Africans & African Descendants Friendship Club of St. Albert

Saturday, Feb. 29, from 4 p.m. to 7:30 p.m.

Arden Theatre

5 St. Anne Street

Tickets: Advance: $10/adults, $5/children 12 and under. Door: $15/adults and $10/schildren. Tickets at or 780-850-0978

Far from being the Dark Continent, Africa is the polar opposite – an exciting continent with a dynamic arts and cultural scene.

Its art, food, music, dances, languages and traditional practices are special, diverse and distinctive. To take part in a celebration is a way to share Africa’s beauty and learn about it.

For Africans & African Descendants Friendship Club of St. Albert, sharing the beauty of their culture is part of building community. African nations and tribes traditionally used festivals and cultural gatherings as a way of bonding and solidifying ties.

As a celebration of Black History Month, and a way to tell their stories, Taste of Africa is coming to the Arden Theatre on Saturday, Feb. 29.

“We as people of African descent living in St. Albert seek ways to promote our cultural assets. We see St. Albert as home, and since we live here, we would like St. Albert to see something new about our culture through our eyes,” said Helen Agbonison, founder/president of the friendship club.

The cultural event is a mix of old and new, respecting the continent’s vibrant traditions while embracing Canada’s western culture.

Taste of Africa features dance, storytelling, drumming, poetry, singing, armchair travel and a fashion parade in the Arden Theatre. Immediately following the entertainment is a rich food tasting bash with delicacies from different parts of Africa and the Caribbean.

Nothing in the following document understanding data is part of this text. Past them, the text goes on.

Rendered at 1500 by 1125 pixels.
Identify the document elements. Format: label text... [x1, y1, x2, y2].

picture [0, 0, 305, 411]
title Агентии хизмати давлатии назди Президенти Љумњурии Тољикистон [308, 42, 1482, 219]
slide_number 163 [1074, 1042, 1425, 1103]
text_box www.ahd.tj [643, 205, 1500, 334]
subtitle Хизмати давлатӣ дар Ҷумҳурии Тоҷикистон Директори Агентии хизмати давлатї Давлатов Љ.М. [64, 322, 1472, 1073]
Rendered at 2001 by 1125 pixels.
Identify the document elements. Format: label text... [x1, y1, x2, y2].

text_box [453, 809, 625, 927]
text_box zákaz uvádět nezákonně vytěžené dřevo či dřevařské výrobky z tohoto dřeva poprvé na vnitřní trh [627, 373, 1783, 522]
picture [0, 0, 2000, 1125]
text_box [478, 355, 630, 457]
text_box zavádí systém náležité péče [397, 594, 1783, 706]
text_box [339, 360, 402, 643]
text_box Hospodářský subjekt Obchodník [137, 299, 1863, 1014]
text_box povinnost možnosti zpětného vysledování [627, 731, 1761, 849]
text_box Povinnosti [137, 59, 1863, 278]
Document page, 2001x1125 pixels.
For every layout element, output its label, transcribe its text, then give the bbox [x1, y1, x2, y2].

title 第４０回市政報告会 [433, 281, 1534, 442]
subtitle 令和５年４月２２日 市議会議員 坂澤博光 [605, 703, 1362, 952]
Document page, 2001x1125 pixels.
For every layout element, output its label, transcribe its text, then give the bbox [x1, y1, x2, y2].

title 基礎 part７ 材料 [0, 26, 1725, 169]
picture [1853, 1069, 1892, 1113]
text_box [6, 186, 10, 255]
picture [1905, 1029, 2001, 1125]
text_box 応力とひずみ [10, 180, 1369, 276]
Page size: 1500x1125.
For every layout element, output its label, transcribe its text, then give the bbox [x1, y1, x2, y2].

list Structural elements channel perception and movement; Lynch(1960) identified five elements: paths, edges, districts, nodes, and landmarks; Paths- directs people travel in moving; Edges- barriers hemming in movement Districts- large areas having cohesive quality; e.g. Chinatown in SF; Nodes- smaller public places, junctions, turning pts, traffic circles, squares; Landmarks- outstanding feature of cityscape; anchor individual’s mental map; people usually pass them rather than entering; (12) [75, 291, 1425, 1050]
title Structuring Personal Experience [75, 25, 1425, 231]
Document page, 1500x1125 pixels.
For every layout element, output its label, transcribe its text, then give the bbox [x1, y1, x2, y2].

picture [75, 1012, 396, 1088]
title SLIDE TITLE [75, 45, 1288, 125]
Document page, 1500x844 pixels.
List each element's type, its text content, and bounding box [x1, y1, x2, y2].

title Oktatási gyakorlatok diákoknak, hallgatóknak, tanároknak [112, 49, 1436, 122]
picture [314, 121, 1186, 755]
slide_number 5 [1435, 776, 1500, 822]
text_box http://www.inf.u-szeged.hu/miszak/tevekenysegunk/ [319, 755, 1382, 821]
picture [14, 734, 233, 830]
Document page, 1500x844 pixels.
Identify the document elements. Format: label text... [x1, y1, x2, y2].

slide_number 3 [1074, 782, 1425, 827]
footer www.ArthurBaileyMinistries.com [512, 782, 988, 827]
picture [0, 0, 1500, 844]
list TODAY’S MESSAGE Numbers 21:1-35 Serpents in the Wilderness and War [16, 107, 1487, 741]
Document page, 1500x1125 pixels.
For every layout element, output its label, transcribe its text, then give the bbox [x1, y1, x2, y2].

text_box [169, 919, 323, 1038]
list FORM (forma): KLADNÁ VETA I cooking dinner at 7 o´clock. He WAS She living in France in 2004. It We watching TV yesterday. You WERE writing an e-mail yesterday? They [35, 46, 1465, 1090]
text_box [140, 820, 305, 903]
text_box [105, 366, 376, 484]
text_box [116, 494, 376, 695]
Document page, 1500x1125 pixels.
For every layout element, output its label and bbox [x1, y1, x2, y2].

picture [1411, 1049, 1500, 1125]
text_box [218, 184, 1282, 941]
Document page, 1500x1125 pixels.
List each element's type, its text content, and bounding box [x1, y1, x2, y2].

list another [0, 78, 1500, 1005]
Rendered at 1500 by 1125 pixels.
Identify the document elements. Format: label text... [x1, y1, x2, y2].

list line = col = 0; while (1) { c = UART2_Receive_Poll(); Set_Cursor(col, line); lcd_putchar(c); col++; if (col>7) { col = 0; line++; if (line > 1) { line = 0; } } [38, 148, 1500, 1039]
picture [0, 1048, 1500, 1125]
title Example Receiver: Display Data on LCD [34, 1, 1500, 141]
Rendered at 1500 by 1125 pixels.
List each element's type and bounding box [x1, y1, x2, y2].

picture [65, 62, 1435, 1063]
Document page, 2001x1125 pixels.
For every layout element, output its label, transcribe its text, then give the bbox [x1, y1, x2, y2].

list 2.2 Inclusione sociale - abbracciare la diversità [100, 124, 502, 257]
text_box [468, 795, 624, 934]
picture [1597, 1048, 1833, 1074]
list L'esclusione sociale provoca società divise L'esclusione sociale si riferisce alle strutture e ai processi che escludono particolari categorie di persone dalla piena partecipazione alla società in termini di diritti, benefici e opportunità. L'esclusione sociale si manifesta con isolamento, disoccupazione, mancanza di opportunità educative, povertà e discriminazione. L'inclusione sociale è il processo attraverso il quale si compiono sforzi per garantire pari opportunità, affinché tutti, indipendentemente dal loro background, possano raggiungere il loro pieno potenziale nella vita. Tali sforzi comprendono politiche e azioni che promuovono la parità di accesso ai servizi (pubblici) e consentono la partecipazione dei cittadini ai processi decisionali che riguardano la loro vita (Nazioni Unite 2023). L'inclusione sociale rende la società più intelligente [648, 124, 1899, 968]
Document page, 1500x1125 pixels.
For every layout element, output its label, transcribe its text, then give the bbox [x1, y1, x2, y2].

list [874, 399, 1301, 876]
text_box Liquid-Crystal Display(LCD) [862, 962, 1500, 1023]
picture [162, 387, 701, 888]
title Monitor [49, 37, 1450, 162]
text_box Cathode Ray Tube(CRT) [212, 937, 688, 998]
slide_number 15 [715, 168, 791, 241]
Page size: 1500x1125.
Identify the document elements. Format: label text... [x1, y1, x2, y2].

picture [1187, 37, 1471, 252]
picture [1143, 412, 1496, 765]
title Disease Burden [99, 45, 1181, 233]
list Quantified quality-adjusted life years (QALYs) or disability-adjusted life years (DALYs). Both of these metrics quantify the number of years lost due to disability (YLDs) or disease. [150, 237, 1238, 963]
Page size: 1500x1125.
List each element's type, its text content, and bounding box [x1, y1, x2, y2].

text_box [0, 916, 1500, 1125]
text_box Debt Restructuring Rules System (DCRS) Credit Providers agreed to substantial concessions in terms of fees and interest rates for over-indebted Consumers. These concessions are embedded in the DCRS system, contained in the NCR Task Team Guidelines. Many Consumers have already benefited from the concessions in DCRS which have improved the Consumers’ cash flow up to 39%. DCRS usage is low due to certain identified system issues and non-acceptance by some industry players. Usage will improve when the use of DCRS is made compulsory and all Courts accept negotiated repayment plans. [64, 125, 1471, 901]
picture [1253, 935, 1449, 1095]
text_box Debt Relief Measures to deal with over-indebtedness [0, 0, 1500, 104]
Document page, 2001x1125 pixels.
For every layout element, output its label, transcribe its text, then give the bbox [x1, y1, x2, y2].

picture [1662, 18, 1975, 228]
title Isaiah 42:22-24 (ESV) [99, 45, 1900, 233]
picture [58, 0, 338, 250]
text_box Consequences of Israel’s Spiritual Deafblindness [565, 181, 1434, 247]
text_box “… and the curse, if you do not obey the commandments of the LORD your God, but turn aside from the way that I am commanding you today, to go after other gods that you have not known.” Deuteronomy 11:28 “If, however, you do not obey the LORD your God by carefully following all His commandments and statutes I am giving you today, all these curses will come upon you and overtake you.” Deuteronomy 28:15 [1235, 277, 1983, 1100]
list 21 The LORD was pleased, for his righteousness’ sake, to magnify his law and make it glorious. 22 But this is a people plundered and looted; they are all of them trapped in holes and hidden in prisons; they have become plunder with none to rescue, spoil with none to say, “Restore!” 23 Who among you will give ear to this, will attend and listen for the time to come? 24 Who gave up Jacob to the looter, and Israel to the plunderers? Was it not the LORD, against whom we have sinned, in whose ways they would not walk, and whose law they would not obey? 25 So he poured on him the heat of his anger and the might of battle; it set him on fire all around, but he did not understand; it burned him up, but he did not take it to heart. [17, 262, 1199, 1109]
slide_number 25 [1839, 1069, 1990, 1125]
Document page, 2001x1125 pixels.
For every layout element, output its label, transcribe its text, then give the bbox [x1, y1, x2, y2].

Opening the ceremony is actor Jesse Lipscombe and club member Owen Fregene. The first act the duo introduces is a Welcome Dance performed by children.

Tanzanian author, dramatist and storyteller Tololwa Mollel succeeds them with a telling of Anthem of Life, a sample of Zulu-inspired work. The condensed theatrical storytelling piece is backed with colourful slides.

Girls Got Moves dance team shakes it out with vibrant, energetic modern African moves, while Lenore Mitchell takes it down a notch with an armchair travel presentation from five countries.

Fashionistas will glam on to a dress parade from various countries and tribes including Senegal, Cameroon, Nigeria, Tanzania and Zimbabwe.

Ethiopian/Caribbean poet Celine Caruso Dixon plans to read excerpts from her Poseidon Series while St. Albert vocalist Cyra Paddon showcases her powerful voice singing Sam Cooke’s A Change Is Gonna Come.

“Cyra is such a soulful singer and young people enjoy her," Agbonison said.

Dance is extremely important in all African cultures and La Connexional invites the audience on stage to learn a grooving Afro-Latino dance even as Trincan Steel Orchestra concludes the entertainment with light-hearted, sunny music from Trinidad-Tobago.

Afterwards all guests are invited to sample a variety of snacks, main dishes and drinks from African and the Caribbean in Progress Hall. Check out the jollof rice, moi moi (steamed black eyed peas pudding), chicken kebabs, curry potatoes or Trinidadian roti.

In closing, Agbonison noted: “This event will help us project ourselves in the community as people that have something to give.”